Only a few studies evaluated biological effects of functionalized MWCNTs. Magrez et al. (2006) showed that MWCNT toxicity on human lung-tumor cell line increases when carbonyl, carboxyl and hydroxyl groups are present on their surface (Magrez et al., 2006). Coccini et al. (2010) highlighted that water solubility, high dispersibility and low agglomeration tendency, obtained by chemical functionalization with COOH and NH₂ groups were relevant in modulating cytotoxicity. In fact, they found on human astrocytes and lung epithelial cells exposed to pristine, moderately and highly functionalized MWCNTs, higher cytotoxicity effects in highly functionalized (hf) NH₂-MWCNTs.

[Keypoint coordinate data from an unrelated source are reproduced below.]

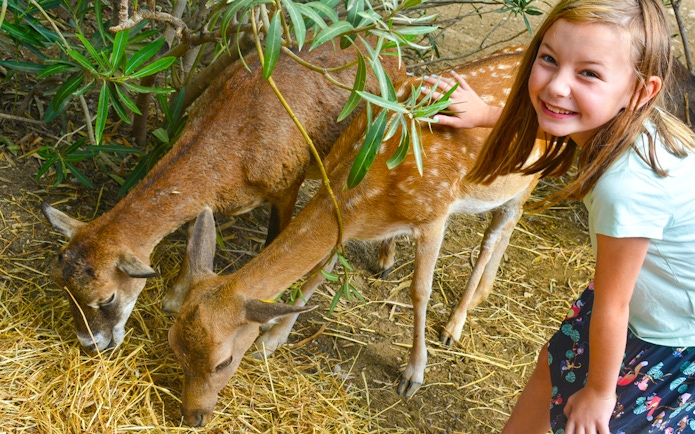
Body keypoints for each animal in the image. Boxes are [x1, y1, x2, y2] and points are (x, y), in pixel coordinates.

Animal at [41, 37, 405, 352]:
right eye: (62, 287)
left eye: (107, 298)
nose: (91, 344)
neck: (237, 142)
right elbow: (195, 236)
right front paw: (175, 298)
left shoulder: (288, 184)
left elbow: (274, 241)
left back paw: (385, 263)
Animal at [167, 47, 544, 427]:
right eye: (173, 342)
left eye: (223, 362)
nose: (192, 415)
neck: (367, 185)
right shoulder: (347, 220)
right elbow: (320, 271)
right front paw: (271, 340)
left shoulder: (434, 214)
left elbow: (419, 292)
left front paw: (414, 373)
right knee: (502, 228)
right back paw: (479, 295)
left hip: (528, 178)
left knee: (497, 232)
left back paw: (454, 324)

Patlolla et al. (2010a) observed that functionalized MWCNTs induce a dose-dependent toxicity on dermal fibroblast cells. In a further study of Patlolla et al. (2010b), performed on bone marrow cells of mice exposed to COOH functionalized and pristine MWCNTs, found that functionalized MWCNTs had an higher clastogenic/genotoxic potential compared to non-functionalized form. Pulmonary toxic effects caused by pristine MWCNTs and functionalized MWCNT-NH₂ or MWCNT-COOH were studied on intratracheally instilled rats (Roda et al., 2011). The results of this study showed pulmonary toxicity and inflammatory response after exposure to all the tested CNTs.

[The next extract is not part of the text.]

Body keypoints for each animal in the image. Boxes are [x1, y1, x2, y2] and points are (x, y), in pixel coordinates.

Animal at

Our aim was to evaluate and compare cytotoxic and early genotoxic/oxidative effects of exposure to low concentrations (1–40 μg/ml) of commercial pristine MWCNTs and functionalized with hydroxyl group MWCNTs (MWCNT-OH) on human lung epithelial cells (A549) exposed for 2, 4 and 24 h. We specifically choose this cell line since lungs are the main potential exposure target organ during manufacture and processing of nanomaterials (Maynard et al., 2004, Shvedova et al., 2003, Smart et al., 2006) involving a large number of workers and general population. Moreover, we used low concentrations of CNTs with the attempt to reproduce the potential human exposure to such nanomaterials in different applications. We performed structural characterization of the tested carbon nanotubes using energy filtered transmission electron microscopy (EFTEM).

Our study could be useful to understand if chemical functionalization of MWCNTs, made to improve the dispersion, increases their toxicity before extend their applications particularly in the biomedical field.